The Chicago team went ahead early, but when the Liberians tied it and then took the lead, their crowd was ebullient, and we were rooting for them, too. And everyone also appreciated the effort of the outclassed but spirited Chicago girls.
And when the Liberian girls won, the whole team ran over to the stands and danced for their adoring fans, to an African drummer.
And, in this week when the president spoke of sending some Americans back to where they came from, a few of the Chicago parents noticed their eyes filling with tears.
And the lobby beers were joyful tonight, in happy anticipation of tomorrow morning, when the single-elimination portion of the tournament commences, with an 11:00 a.m. game against another Minnesota club.
***
FRIDAY
A spirited effort in the morning earned our club a 3-1 victory. After a Panera lunch and a rest at the hotel, back to the fields for a 5:00 game in a hot wind, against a club from Edina, Minn., that, the sideline whispers said, as its own stadium with a Jumbotron screen.

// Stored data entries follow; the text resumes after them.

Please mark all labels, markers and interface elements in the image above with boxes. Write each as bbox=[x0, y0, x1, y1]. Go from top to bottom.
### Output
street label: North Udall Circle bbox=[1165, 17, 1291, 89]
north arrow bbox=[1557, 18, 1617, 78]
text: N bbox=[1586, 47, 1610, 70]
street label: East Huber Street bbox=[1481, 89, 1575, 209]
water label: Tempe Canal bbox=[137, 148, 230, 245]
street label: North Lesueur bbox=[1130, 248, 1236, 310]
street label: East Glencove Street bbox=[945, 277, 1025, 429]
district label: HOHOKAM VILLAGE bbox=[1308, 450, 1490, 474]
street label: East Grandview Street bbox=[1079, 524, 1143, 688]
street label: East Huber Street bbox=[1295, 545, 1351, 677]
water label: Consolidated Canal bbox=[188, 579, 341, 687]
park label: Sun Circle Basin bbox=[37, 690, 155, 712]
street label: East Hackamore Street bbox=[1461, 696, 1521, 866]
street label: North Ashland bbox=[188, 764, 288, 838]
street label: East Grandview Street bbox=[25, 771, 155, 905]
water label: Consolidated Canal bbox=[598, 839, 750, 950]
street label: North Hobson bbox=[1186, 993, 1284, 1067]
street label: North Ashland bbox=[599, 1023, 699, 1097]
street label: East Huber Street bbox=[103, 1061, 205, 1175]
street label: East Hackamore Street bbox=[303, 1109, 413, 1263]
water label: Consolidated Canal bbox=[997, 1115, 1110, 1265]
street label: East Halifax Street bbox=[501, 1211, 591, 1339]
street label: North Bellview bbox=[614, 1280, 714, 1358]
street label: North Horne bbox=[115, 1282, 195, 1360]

At the end of regulation, the game was tied 2-2, and went to penalty kicks. Each team made its first eight. Their goalie stopped our ninth, and the game was over—and, for us, the tournament, too.
Tears.
But later that evening, a complete emotional recovery …
… though Coach J.D. Jones fell into a deep slumber sitting up in the lobby, hugging in his lap, the soccer ball the girls had signed and given to him.
And on Saturday morning, a long, rainy and quiet ride back to a disorienting reality wherein we weren't just actually at the World Cup, where there would be no ticker tape parade in New York and no appearances on Anderson Cooper 360. And where, as I had to actually declare to Scout at one point this week, "I am not just the jagoff who drives you around!"
"Seeing the bond that these girls from seven different teams developed over the 12 days has been more than I could have hoped for," parent organizer Karen Nicol wrote in a note to all the parents who will inevitably all agree. Her daughter, she said, "has had many years under JD’s guidance, and I’ve never known someone to impact her life the way he does. The knowledge, guidance, mentorship and most of all friendship he gives to her warms my soul. Helping JD put this together is my way of making sure he gets shared around to have that impact on other young girls, so that their knowledge of self and belief that they can do anything together becomes unquestionable. From what I saw over these 12 days, he has left a mark on all 17 girls that will forever stay with them. And that is why I do this year after year."
However decadent, depraved they may be—these are the good old days.
Craig Davis says
Great reporting of a fun story, Dave!